Toot toot
December 8, 2009 (Tuesday)
Users of Google will see Popeye on the title page today, celebrating 80 years since his creation by E. C. Segar, who died in 1938, at the age of 43.
I never thought to ask myself who was Popeye’s creator. I guess I thought Popeye was a person like all the rest of us. The line Popeye used frequently was, “I yam what I yam.” I’ve quoted it in more than one of these blogs and have used it in sermons. The meaning of that sentence for me is that, like Popeye, we need honesty and transparency.
Popeye loved spinach and it always made him incredibly strong. Parents all around this country reminded their children of that at many meals. A lot of kids learned to eat spinach in the hope of attaining superhuman strength.
A movie was made about Popeye. Robin Williams played the part of the sailor man and Shelly Duvall portrayed Olive Oyl. You may not know that Duvall came from these parts (Houston’s Oak Forest) and went to Waltrip High School (as did recently deceased actor, Patrick Swayze).

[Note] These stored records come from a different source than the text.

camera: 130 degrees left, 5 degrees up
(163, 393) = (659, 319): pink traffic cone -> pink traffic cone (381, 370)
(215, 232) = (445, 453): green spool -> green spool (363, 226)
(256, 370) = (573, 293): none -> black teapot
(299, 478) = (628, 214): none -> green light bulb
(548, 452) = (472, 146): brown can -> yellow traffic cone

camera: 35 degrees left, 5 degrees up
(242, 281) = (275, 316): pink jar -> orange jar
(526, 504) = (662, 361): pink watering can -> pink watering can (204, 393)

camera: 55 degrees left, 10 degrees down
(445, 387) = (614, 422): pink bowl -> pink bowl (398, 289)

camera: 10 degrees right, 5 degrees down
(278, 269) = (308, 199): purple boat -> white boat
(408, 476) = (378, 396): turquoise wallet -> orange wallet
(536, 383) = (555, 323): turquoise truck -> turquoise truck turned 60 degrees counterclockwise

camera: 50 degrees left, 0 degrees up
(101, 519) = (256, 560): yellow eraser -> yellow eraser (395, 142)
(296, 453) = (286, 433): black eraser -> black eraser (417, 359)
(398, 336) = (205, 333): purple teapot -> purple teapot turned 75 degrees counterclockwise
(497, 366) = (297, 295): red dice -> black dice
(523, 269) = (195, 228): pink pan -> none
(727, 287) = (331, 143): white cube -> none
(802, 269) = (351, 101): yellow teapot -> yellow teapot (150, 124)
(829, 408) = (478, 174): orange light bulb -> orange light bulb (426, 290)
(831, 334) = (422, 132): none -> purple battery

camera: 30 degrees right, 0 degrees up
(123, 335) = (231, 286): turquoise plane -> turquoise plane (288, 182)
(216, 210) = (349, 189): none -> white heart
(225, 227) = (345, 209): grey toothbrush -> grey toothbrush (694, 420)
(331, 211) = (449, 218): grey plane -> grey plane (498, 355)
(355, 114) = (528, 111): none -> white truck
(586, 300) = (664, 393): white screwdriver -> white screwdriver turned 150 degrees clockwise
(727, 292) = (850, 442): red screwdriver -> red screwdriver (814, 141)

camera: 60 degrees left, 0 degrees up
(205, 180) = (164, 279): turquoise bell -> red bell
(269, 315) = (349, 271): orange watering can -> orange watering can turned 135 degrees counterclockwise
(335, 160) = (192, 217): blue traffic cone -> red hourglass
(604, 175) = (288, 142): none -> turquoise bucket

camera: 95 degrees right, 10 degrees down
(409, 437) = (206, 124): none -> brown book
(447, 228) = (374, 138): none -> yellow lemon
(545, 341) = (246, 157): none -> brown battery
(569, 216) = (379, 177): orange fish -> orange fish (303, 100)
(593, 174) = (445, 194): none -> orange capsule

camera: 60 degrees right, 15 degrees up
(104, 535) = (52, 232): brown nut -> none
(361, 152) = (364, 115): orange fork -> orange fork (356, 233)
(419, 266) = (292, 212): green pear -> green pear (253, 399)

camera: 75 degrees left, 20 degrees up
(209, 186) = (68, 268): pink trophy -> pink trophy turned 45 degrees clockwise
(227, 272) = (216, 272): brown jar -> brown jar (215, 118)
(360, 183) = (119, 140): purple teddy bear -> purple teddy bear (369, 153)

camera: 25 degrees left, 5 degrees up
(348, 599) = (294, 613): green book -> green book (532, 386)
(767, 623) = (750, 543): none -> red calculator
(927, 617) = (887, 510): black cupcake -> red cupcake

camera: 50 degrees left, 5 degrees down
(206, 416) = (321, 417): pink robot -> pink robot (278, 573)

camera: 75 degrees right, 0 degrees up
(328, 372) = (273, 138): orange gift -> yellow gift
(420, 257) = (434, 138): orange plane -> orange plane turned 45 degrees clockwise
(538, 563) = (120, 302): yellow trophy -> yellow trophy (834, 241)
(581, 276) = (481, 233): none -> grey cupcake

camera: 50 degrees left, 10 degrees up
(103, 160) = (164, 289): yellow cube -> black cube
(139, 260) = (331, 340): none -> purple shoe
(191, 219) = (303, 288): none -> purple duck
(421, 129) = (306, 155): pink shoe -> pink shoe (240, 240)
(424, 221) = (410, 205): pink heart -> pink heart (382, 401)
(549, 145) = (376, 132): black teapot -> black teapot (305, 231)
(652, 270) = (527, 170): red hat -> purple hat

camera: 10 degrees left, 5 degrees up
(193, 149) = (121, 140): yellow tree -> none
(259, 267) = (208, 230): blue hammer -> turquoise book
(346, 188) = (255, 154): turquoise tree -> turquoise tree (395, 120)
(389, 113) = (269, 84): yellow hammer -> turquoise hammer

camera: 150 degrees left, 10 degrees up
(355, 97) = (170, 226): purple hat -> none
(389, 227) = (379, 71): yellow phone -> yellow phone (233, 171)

Popeye’s arch enemy was Bluto, big and powerful and rude. Popeye always prevailed when they fought, by eating a can of spinach. (At the end of his animated cartoons, Popeye would sing, “I’m strong to the finish cause I eats me spinach!”) Popeye received an orphan baby in the mail, whom he adopted and named “Swee’Pea.” A moocher of hamburgers showed up regularly. His name was Wimpy. Many other well-known characters became a part of the Popeye cast.
Please say with me, “I yam what I yam, and that’s what I yam!” Smile when you say that, pardner. And really mean it. Of course, if you don’t like what you are, you can be changed (but that’s another sermon).